Au contraire de son interlocuteur, Soneri trouvait cet exutoire tragique. Il ne voyait rien d'hilarant à la futilité de la vie.
"C'est un problème dont on ne sort pas, reprit Sbarazza. Soit vous avez la foi et, pour vous, tout ce qui existe en ce bas monde n'est que momentané et de peu d'importance; soit vous ne l'avez pas et vous en arrivez aux mêmes conclusions, car rien ne peut avoir le moindre sens. Par conséquent, savez-vous ce que j'ai décidé ? D'être un bon chrétien non croyant. Du reste j'ai fini par me dire: s'il y a vraiment quelqu'un là-haut, je fais confiance à ses bonnes grâces. Ça vaut toujours mieux que d'être hypocrite.
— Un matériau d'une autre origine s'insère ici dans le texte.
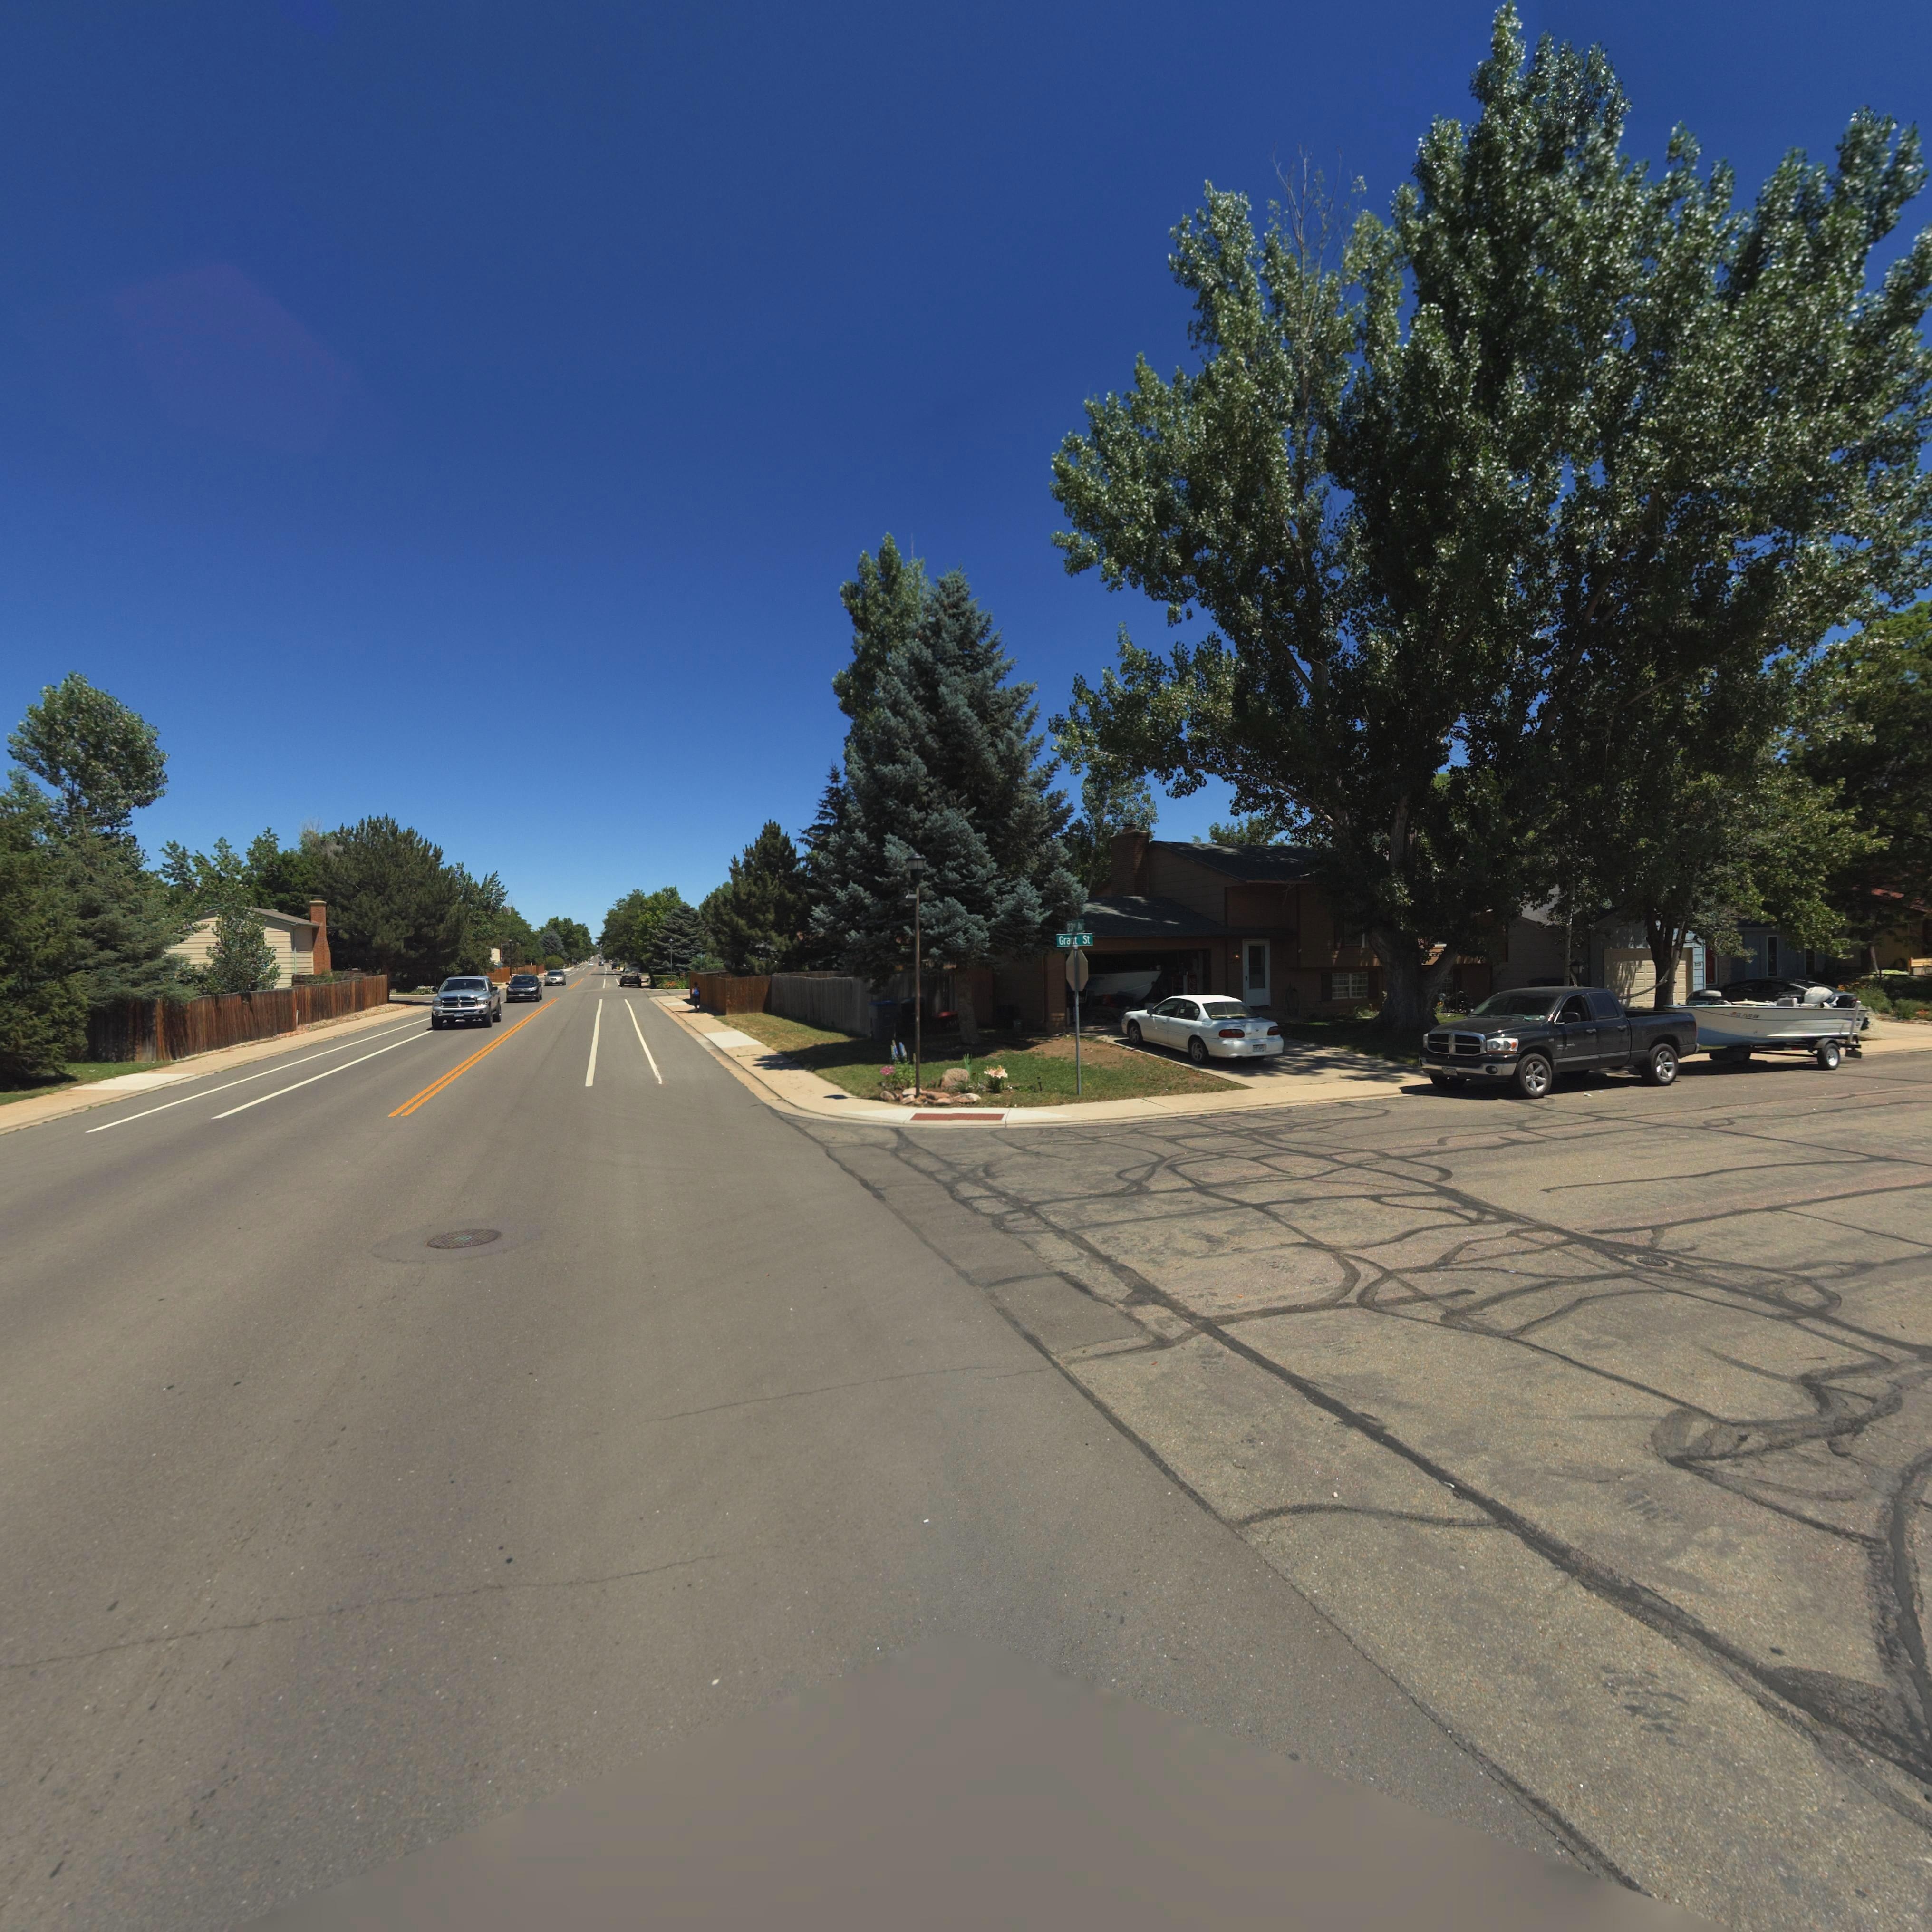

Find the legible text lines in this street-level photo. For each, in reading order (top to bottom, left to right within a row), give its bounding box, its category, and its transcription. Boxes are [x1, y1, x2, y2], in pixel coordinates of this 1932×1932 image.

-Vous ne manquez pas de sens pratique, déclara Soneri. Les pauvres vous ont enseigné la prudence."
Le vieux le fixa d'un air complice qui résumait tout.
"Pas seulement. Trouver sa voie en autrui est le seul moyen d'être utile et de se sentir aimé. N'est-ce pas la seule chose que nous désirions, en fin de compte ? Nous sentir aimé ? Dès la naissance, ne crie-t-on pas pour prendre le sein et nous calmer dans des bras chauds ? Peu importe que ceux qui nous entourent nous aiment par intérêt : il suffira d'une seule personne sincère."